Main adds about the recruits: “They’re in their late sixties, some in their early seventies.

“But they come alive when they’re talking about this. I could just see their younger selves.”

He also pulled off a major coup by getting two Security Branch cops, who were involved on the other side, to be interviewed: Herman Heymans of the SB in Durban at the time and the notorious Colonel Vic McPherson who, despite his advanced age, still sent shivers down my spine.

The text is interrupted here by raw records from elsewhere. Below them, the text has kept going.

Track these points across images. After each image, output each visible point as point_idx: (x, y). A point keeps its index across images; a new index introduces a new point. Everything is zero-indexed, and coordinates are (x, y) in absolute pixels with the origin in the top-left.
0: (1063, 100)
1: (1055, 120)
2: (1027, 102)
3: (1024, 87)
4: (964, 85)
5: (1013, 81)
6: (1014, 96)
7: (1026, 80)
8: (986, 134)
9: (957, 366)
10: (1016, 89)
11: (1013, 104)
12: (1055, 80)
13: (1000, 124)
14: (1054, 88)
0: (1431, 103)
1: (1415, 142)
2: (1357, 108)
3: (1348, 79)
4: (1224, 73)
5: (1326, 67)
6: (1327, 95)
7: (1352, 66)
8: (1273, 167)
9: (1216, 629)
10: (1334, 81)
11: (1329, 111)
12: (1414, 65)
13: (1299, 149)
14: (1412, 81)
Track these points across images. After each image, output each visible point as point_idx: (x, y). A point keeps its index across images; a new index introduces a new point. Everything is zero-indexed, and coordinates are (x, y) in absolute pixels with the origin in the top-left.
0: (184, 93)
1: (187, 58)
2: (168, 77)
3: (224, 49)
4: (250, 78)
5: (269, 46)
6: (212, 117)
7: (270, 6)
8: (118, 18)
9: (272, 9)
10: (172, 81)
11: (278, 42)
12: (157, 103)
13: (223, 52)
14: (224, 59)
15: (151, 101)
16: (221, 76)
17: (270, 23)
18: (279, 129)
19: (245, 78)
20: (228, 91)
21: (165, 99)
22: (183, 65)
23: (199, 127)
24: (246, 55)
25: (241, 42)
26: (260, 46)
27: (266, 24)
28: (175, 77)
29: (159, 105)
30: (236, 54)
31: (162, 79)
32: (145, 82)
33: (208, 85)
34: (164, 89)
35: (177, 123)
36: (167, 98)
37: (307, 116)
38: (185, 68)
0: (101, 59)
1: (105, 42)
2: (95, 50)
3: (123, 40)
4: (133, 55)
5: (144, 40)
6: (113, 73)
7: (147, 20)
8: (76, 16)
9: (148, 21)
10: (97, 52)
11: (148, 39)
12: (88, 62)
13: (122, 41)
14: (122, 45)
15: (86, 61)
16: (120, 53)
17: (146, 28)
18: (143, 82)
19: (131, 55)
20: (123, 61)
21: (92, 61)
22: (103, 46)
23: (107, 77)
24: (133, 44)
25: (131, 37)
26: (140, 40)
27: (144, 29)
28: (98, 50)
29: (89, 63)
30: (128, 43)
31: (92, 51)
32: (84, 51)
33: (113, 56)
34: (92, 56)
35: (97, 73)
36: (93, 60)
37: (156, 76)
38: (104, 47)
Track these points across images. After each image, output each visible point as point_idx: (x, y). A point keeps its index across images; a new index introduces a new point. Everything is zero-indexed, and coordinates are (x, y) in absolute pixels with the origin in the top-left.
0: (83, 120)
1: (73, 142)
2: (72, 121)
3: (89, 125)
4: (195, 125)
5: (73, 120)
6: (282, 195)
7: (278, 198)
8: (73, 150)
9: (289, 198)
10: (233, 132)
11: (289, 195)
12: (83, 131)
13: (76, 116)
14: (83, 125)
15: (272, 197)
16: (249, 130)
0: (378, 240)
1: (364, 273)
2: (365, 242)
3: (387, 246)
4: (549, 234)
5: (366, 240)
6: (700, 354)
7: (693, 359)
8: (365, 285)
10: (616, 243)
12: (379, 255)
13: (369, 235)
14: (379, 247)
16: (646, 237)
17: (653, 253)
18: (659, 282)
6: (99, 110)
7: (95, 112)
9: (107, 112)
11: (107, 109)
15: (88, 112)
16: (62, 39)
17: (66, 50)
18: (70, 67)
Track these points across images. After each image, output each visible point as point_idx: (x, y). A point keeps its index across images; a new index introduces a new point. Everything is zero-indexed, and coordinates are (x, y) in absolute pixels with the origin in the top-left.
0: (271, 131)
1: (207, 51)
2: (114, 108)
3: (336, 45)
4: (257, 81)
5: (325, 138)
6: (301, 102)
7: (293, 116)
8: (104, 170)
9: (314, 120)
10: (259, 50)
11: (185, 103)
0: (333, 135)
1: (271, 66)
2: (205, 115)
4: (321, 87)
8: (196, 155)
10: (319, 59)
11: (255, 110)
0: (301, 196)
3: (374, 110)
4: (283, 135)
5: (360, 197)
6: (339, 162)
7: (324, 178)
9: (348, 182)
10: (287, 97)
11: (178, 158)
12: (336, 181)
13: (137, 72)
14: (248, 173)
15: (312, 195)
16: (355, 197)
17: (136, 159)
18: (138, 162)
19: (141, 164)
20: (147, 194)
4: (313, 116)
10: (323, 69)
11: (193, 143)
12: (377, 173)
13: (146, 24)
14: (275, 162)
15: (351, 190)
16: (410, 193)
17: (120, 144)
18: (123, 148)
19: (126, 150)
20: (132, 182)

Butter still wouldn’t melt in their mouths.

Main says he and his team are genuinely honoured to have their premiere at the Johannesburg Film Festival, especially at a time when South Africa is taking the lead in exposing the genocide in Gaza at the International Court of Justice.

I ask him why, in a deeply divided world, London Recruits, a film about the 1970s, should resonate with people across borders.

“Is it a British story? Is it an African story? Is it a South African story? Is it a white story or is it a black story? None of those things … It’s a universal story.

“And I love that about it — that it’s genuinely about a world where we don’t accept these divisions, where we say, ‘No, we are all one.’”

London Recruits will be screened again at the Johannesburg Film Festival at Ster-Kinekor, Sandton, at 1.30pm on Sunday 3 March.